Now, granted: sensible people would probably plug the holes up when the swallows are on hiatus but, the fact is, I really enjoy watching first the nest-building operation, then the growing family. And since my summer office is just a few feet away (though fortunately not directly under them) I get to watch them grow, something that’s happening so quickly at the moment, you almost swear you can see it. (As David remarked, they’re filling the hole a little more every day.)

One thing you come to realize is what a huge undertaking raising these young ‘uns is for their parents. Four little barn swallows need a lot of groceries. The babies squall and squall from dawn to dusk for their next meal and the parents each seem to make about a million trips to the nest each day in order to stuff bugs into the hungry mouths of their little ones.

The other thing you come to realize is that the whole falling out of the nest scenario is a very real concern. At least, it is to me: parents and little ones don’t seem concerned at all. But the babies are very, very greedy and, now that they’re getting bigger, when a parent comes back with a bug, they lean way out to try to be the one to get the meal. Sometimes I catch my breath, but no one has fallen out and onto their head. And what would I do if one fell out? Stuff it back in there? Or catch bugs and try to raise it myself, though I never aspired to be a mother to a barn swallow.

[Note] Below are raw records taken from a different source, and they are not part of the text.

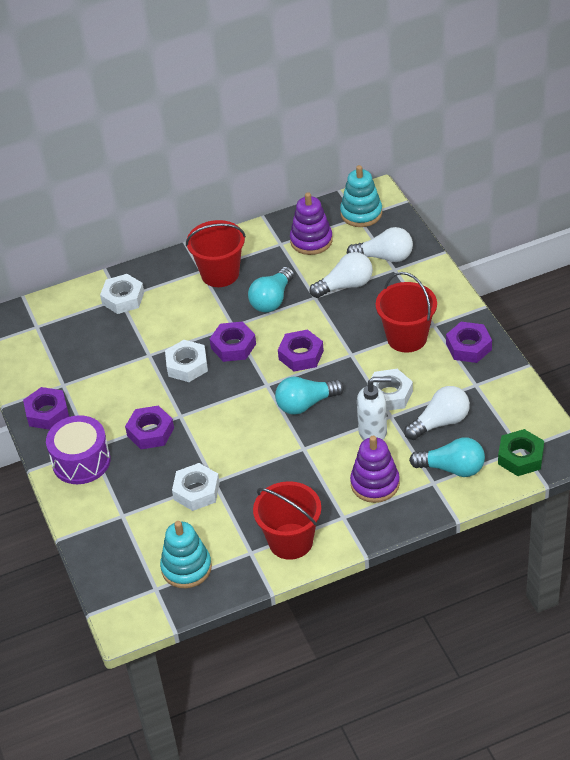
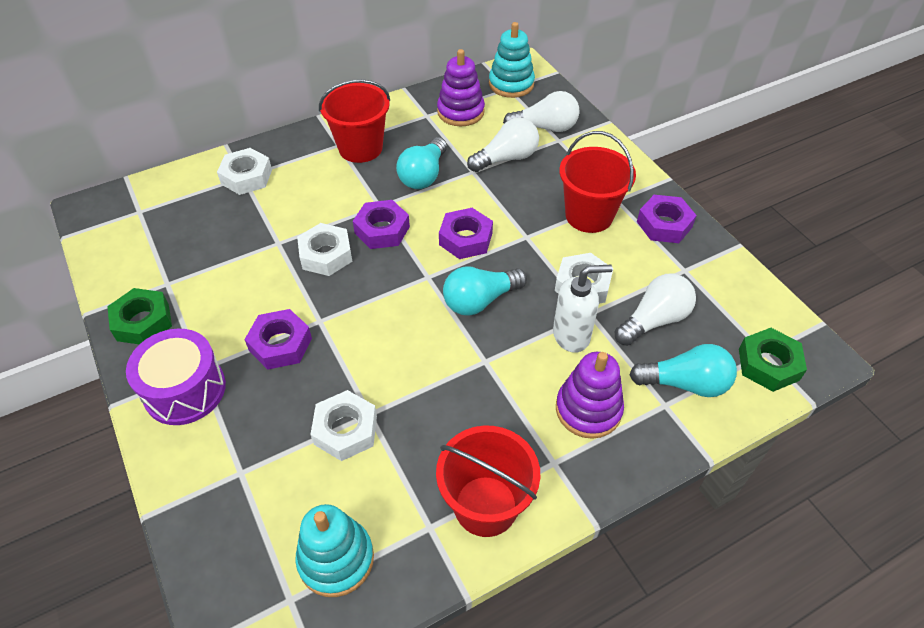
camera: 10 degrees left, 5 degrees up
purple nut [23,387,69,430] -> green nut [107,288,172,344]

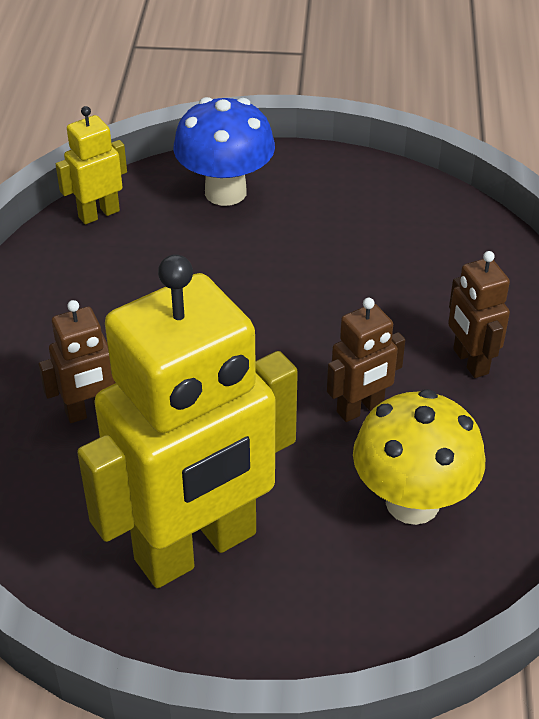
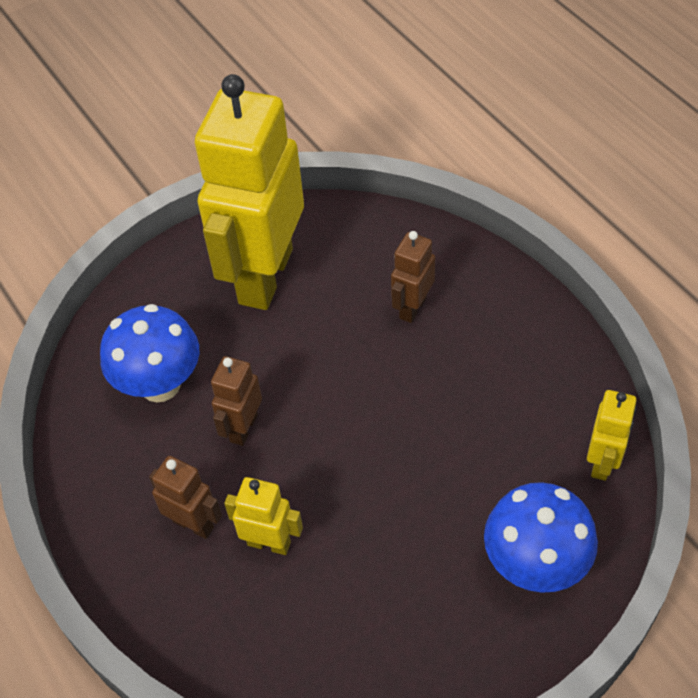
camera: 145 degrees right, 10 degrees up
yellow mushroom [353,389,485,525] -> blue mushroom [100,304,199,402]
none -> yellow robot [224,477,303,555]

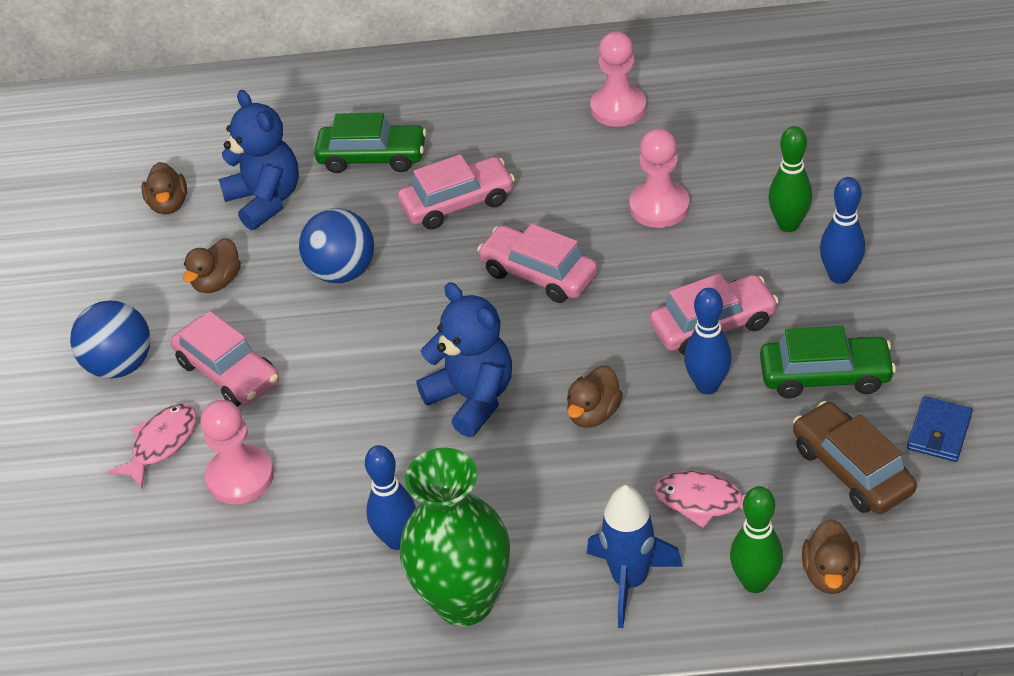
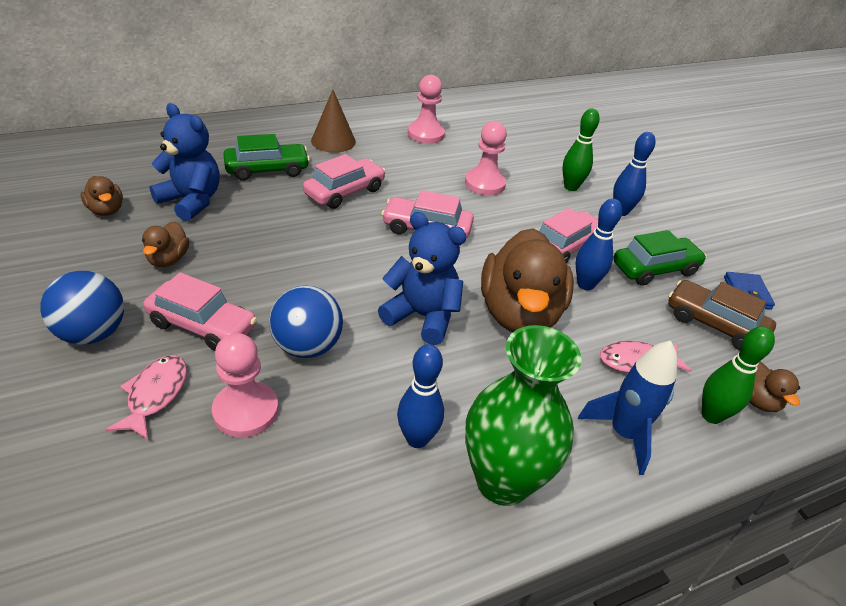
camera: 30 degrees left, 5 degrees down
blue ball [299,208,374,283] -> blue ball moved to [269,285,343,358]
brown duck [567,365,623,428] -> brown duck [481,228,574,332], size x2.20
none -> brown cone [311,90,356,153]

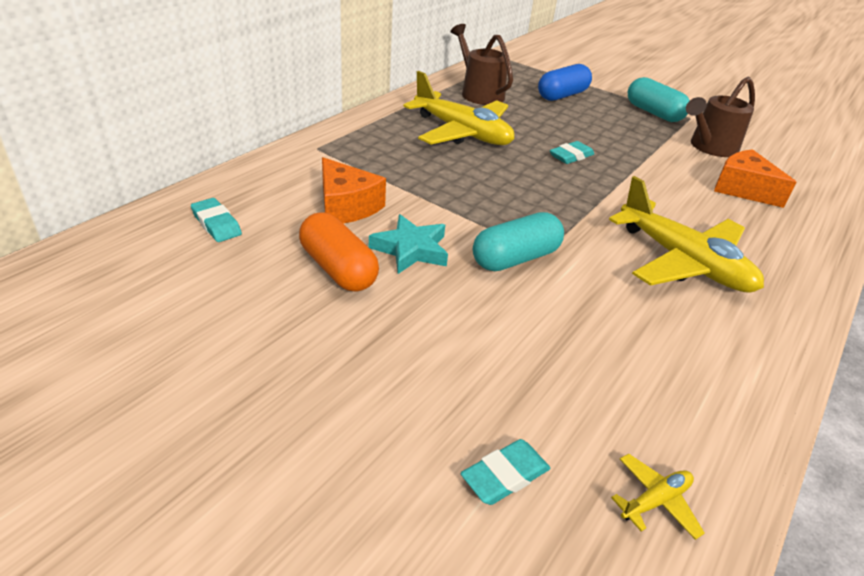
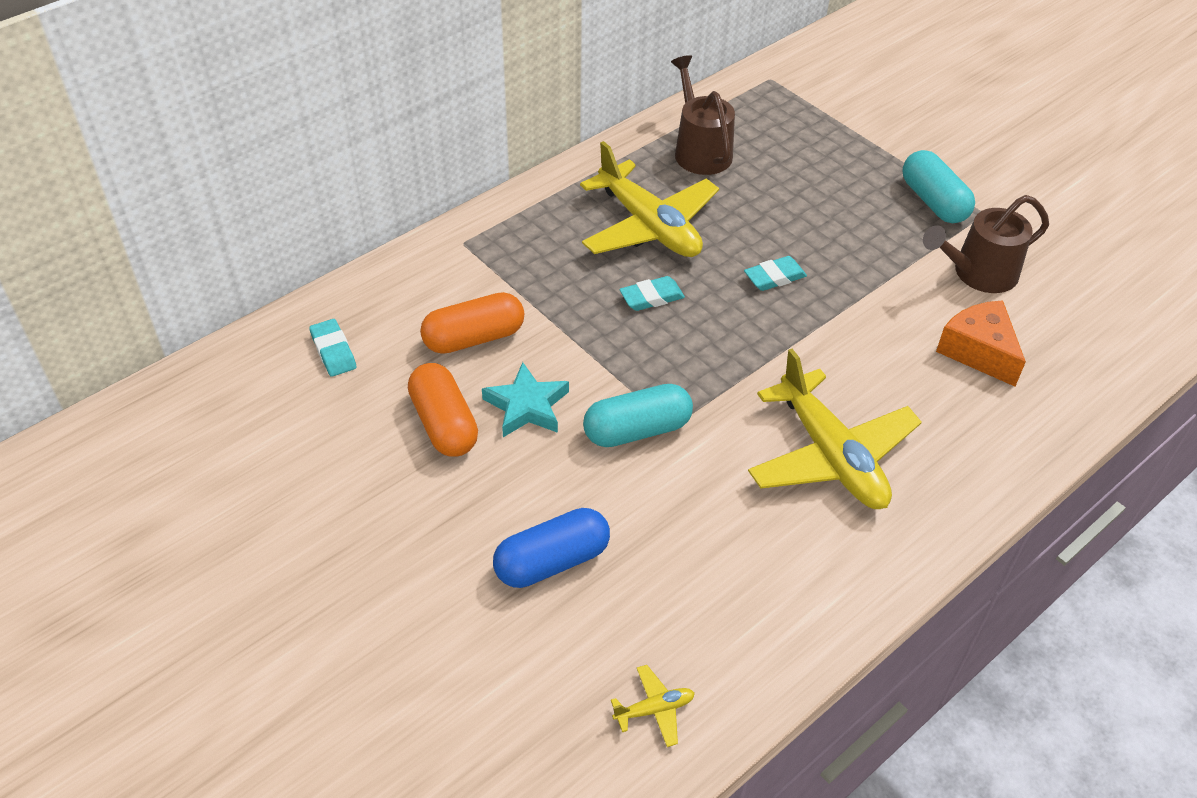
camera: 15 degrees right, 10 degrees up
orange cheese [322,157,386,224] -> orange capsule [420,292,524,354]
turquoise eraser [461,439,550,505] -> turquoise eraser moved to [619,276,685,311]
blue capsule [538,64,592,101] -> blue capsule moved to [493,508,610,588]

There’s so many things I’d never be able to teach it: How to catch bugs. How to eat them. How to fly. And how, when flying, to catch just the right updraft to maximize the wind velocity in order to achieve a full soar. I don’t know how to do that. I’m hoping any latent bird-raising instincts I may have aren’t put to the test.

OK: so now I’ve written all of this, but I’m thinking: this is the spot where I should insert some writing/publishing/editing/life metaphor. Except I don’t seem to have one. Just another long summer day in the rain forest, writing on the deck (or porch or verandah, depending on your own geography), enjoying these baby birds. I guess we need moments in life like that, too. Little oasis that have no purpose other than amusement or enjoyment or just a teeny rest from all the important stuff. Thanks for letting me share this one with you.


Sandra Ruttan said…
That's beautiful Linda. Many people live in concrete jungles and their lives are nothing but running from one thing to the next, and they don't take time to stop and watch anything. When I lived on Thetis Island, I used to love to watch the eagles.
Thetis is not far from where I am. I could almost throw stones, if I were the stone-throwing kind. (But it's not, nor am I.)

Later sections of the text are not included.